Similarly, SAS offers the Enterprise Miner tool for machine learning and data mining. Enterprise Miner is also scalable and able to be deployed to the cloud.

Commercial software also have their own advantages:

Specialized support

When StackOverflow isn’t enough, teams can get support directly from the software provider. The more specialized the project, the more important this support will be, especially with a deadline or low margin for error.

In addition, commercial providers will offer support setting up and integrating their software into your existing technology stack.

MATLAB interface

As a result, commercial packages are popular for mission-critical, enterprise applications.

Maintenance and version control

Commercial solutions typically offer maintenance and backwards compatibility (bridging between versions of the code).

While open source software can be forked and customized, the onus is then on you to have proper version control. This can be tedious for teams that are already using a slew of modules and tools.

In addition, open source projects are constantly evolving from user suggestions and patches, which shifts more of the maintenance overhead onto you.

Standardized modules and functionality

MATLAB and SAS offer standardized modules that are clearly defined and easy to implement.

You won’t need to find, install, and glue together a Frankenstein of different packages just to complete your project.

Instead, you can expect up-to-date algorithms, data preprocessing methods, and model deployment options right out of the box.

SAS interface

For enterprise-level applications with many moving pieces and a large codebase, it’s can take some of the burden off your shoulders by having a commercial partner.

Can You Have Both?

So, should you go with open source or commercial software for your project?

First of all, it depends on the size of your project and your team’s needs.

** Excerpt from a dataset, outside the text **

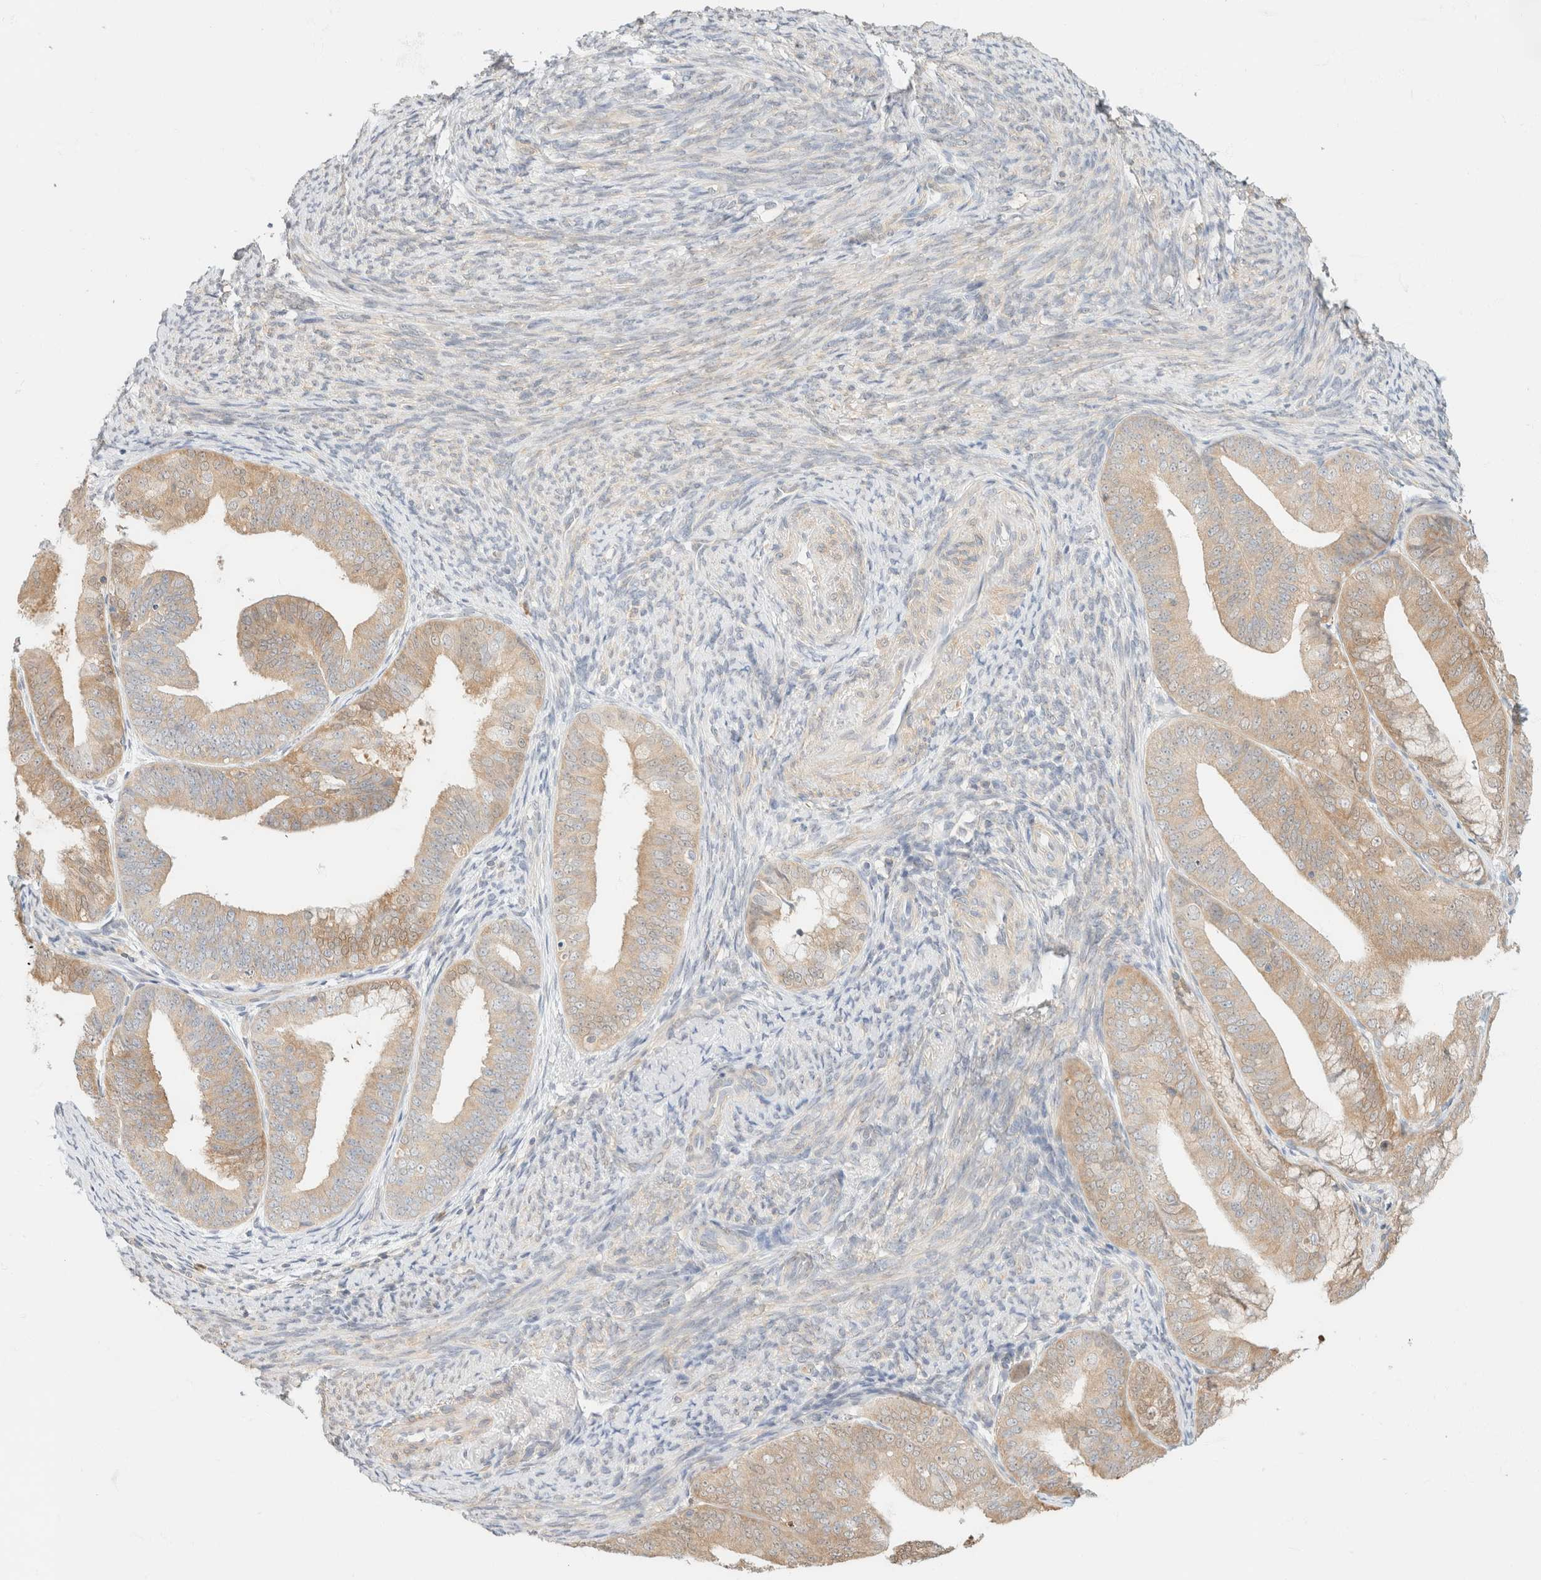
{"staining": {"intensity": "weak", "quantity": ">75%", "location": "cytoplasmic/membranous"}, "tissue": "endometrial cancer", "cell_type": "Tumor cells", "image_type": "cancer", "snomed": [{"axis": "morphology", "description": "Adenocarcinoma, NOS"}, {"axis": "topography", "description": "Endometrium"}], "caption": "Immunohistochemistry (IHC) staining of endometrial cancer (adenocarcinoma), which displays low levels of weak cytoplasmic/membranous staining in about >75% of tumor cells indicating weak cytoplasmic/membranous protein staining. The staining was performed using DAB (brown) for protein detection and nuclei were counterstained in hematoxylin (blue).", "gene": "GPI", "patient": {"sex": "female", "age": 63}}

We’ll get to our recommendation in a moment, but first, let’s discuss a third option.

Open source software with commercial support combine customizability and community of open source with the dedicated support from commercial partners.

These hybrid options are appropriate for teams that want the flexibility of open source packages but also need a support safety net for mission-critical applications.

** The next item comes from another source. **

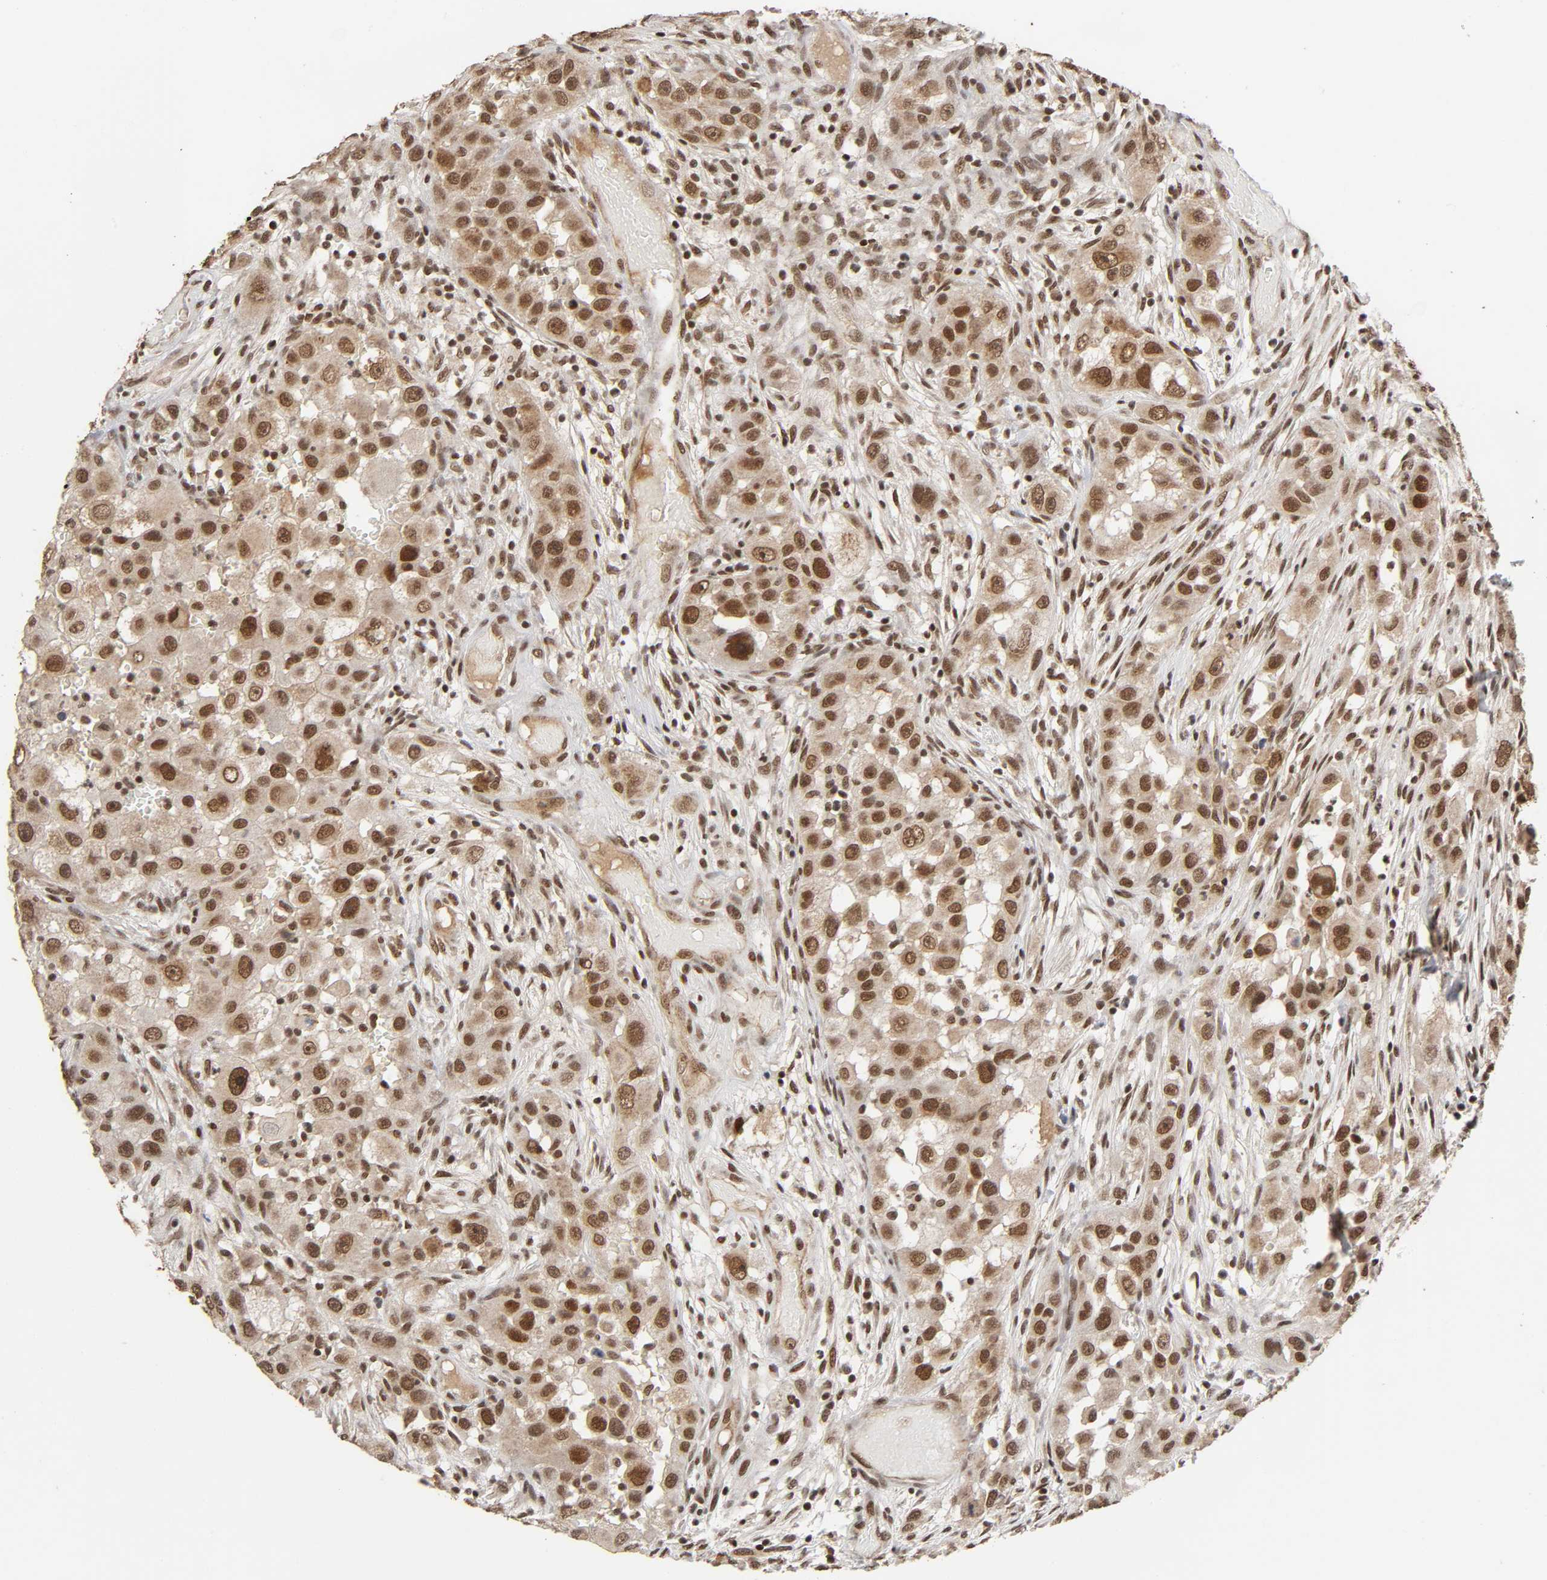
{"staining": {"intensity": "moderate", "quantity": ">75%", "location": "cytoplasmic/membranous,nuclear"}, "tissue": "head and neck cancer", "cell_type": "Tumor cells", "image_type": "cancer", "snomed": [{"axis": "morphology", "description": "Carcinoma, NOS"}, {"axis": "topography", "description": "Head-Neck"}], "caption": "Moderate cytoplasmic/membranous and nuclear positivity for a protein is identified in about >75% of tumor cells of head and neck cancer using immunohistochemistry (IHC).", "gene": "ZNF384", "patient": {"sex": "male", "age": 87}}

RStudio and ActiveState are great examples for R and Python, respectively.

RStudio is the company behind the RStudio IDE, but they also offer support, services, and tools for securing and scaling R projects. For example, their commercial license allows you to run multiple versions of R side-by-side and run multiple analyses in parallel.

ActiveState is the company behind ActivePython, a commercial-grade Python distribution. ActiveState offers dedicated support, security and licensing vetting, and version control.

ActivePython also has pre-compiled packages for machine learning, such as Theano, TensorFlow, and Keras. It can be a pain to install these packages on your own (e.g. updating your C++ compiler, checking all dependencies, etc.).

You can download the free community version of ActivePython here.

Our Recommendation

Obviously, the software you choose will depend on your team’s needs. From a pure functionality standpoint, you can find most common ML tasks in any of the options listed in this guide.

For smaller projects, especially one-person or simple projects, open source software is perfect. For example, it’s not the end of the world if a side project goes offline for a couple hours.

For mission-critical applications – analytics teams, product teams, startups, etc. – you might sleep easier with an additional safety net of dedicated support, versioning, and legal compliance.

In general, it makes sense for most people to start with open source software thanks to their large, active communities. For ML, we recommend Python because it’s also a general-purpose programming language that can be more easily integrated with data pipelines and end-user applications.

Then, as your project starts to scale to more data or users, you have the option to acquire a commercial partner. You’ll be able to offload some of your support and maintenance needs. This hybrid approach will allow you to tap into a large open source community while also having access to dedicated one-to-one support.